The New Zealand government came under renewed criticism Tuesday over levels of inequality and child poverty after a government report showed debatable improvements in household incomes.
Social Development Minister Paula Bennett has welcomed the Household Incomes Report, claiming it showed child poverty had fallen 3 percent.
"Today's release shows we are making progress. From a survey conducted between July 2012 and June 2013, findings show that median household incomes rose 4 percent in real terms in the two years since July 2011," Bennett said in a statement.
"While the gains since 2011 were shared reasonably evenly across incomes, the global recession in the two years previous impacted slightly more on lower incomes.
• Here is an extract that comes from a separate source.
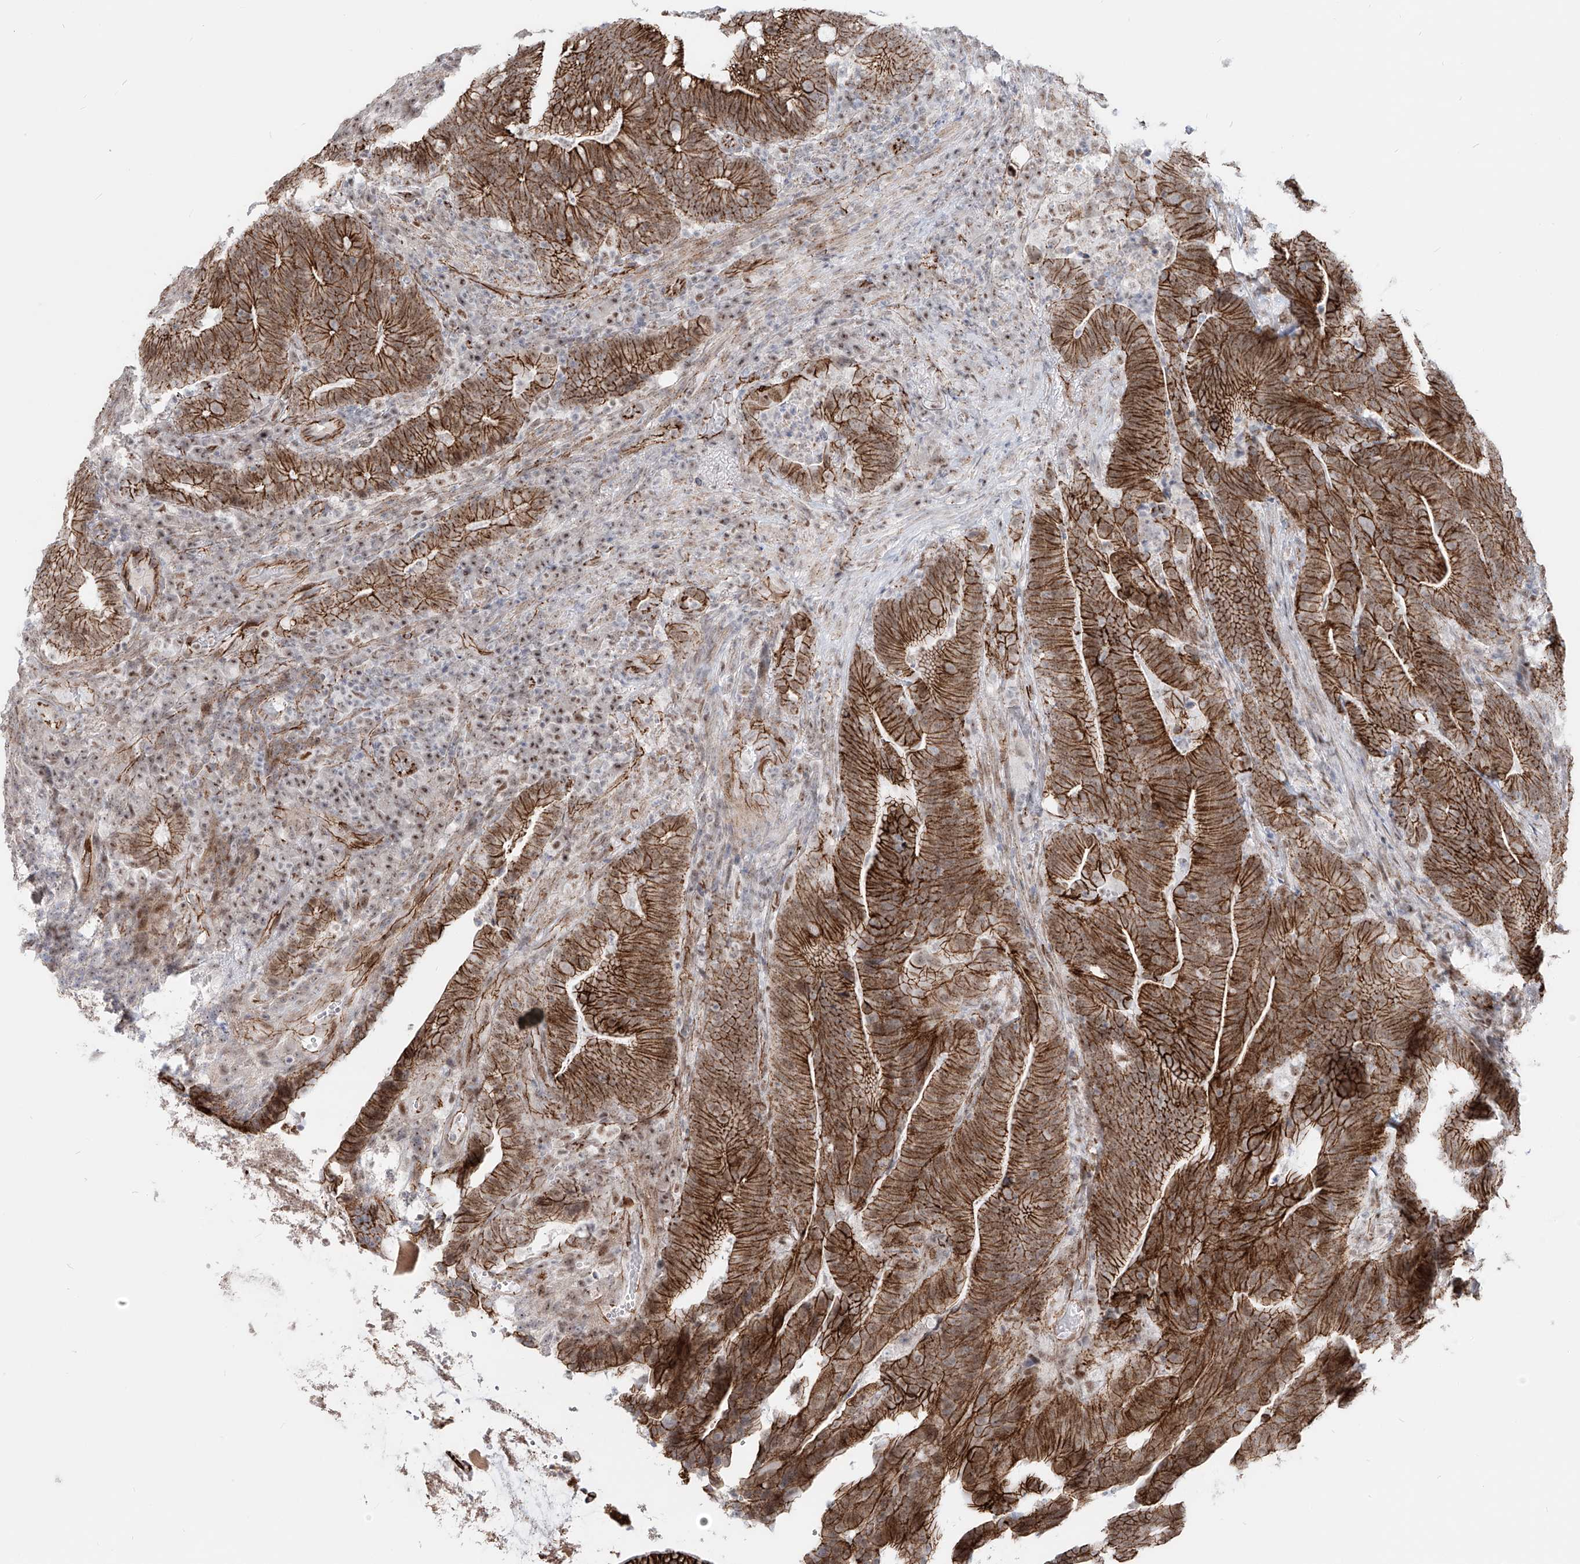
{"staining": {"intensity": "strong", "quantity": ">75%", "location": "cytoplasmic/membranous"}, "tissue": "colorectal cancer", "cell_type": "Tumor cells", "image_type": "cancer", "snomed": [{"axis": "morphology", "description": "Adenocarcinoma, NOS"}, {"axis": "topography", "description": "Colon"}], "caption": "Immunohistochemistry (IHC) of human colorectal cancer displays high levels of strong cytoplasmic/membranous expression in approximately >75% of tumor cells.", "gene": "ZNF710", "patient": {"sex": "female", "age": 66}}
The report also shows that trend-line inequality has remained flat."
She acknowledged the government recognized more needed to be done to support the most vulnerable families, which was why it was investing almost 500 million NZ dollars (438.44 million U.S. dollars) over four years in services and support for families.
However, the United Nations Children's Fund New Zealand (UNICEF NZ) said the report clearly showed that children continued to experience poverty and hardship at much higher rates than most other New Zealanders.
Families reliant on welfare benefits had experienced a 17- percent reduction in income in real terms compared with the base year of 1983, said UNICEF NZ national advocacy manager Deborah Morris-Travers.
Child poverty rates were double what they were in the 1980s because housing costs were so much higher than income, Morris- Travers said in a statement.
"The data released by the government today confirms that current welfare and housing policies are leaving children in poverty and material hardship at much higher rates than older New Zealanders," she said.
"While the Incomes Report shows a slight drop in the numbers of children in poverty as a result of recovery from the recession, it is very concerning that 60 percent of the children in poverty are in chronic poverty, meaning there are likely to be longer-term impacts on their health and education."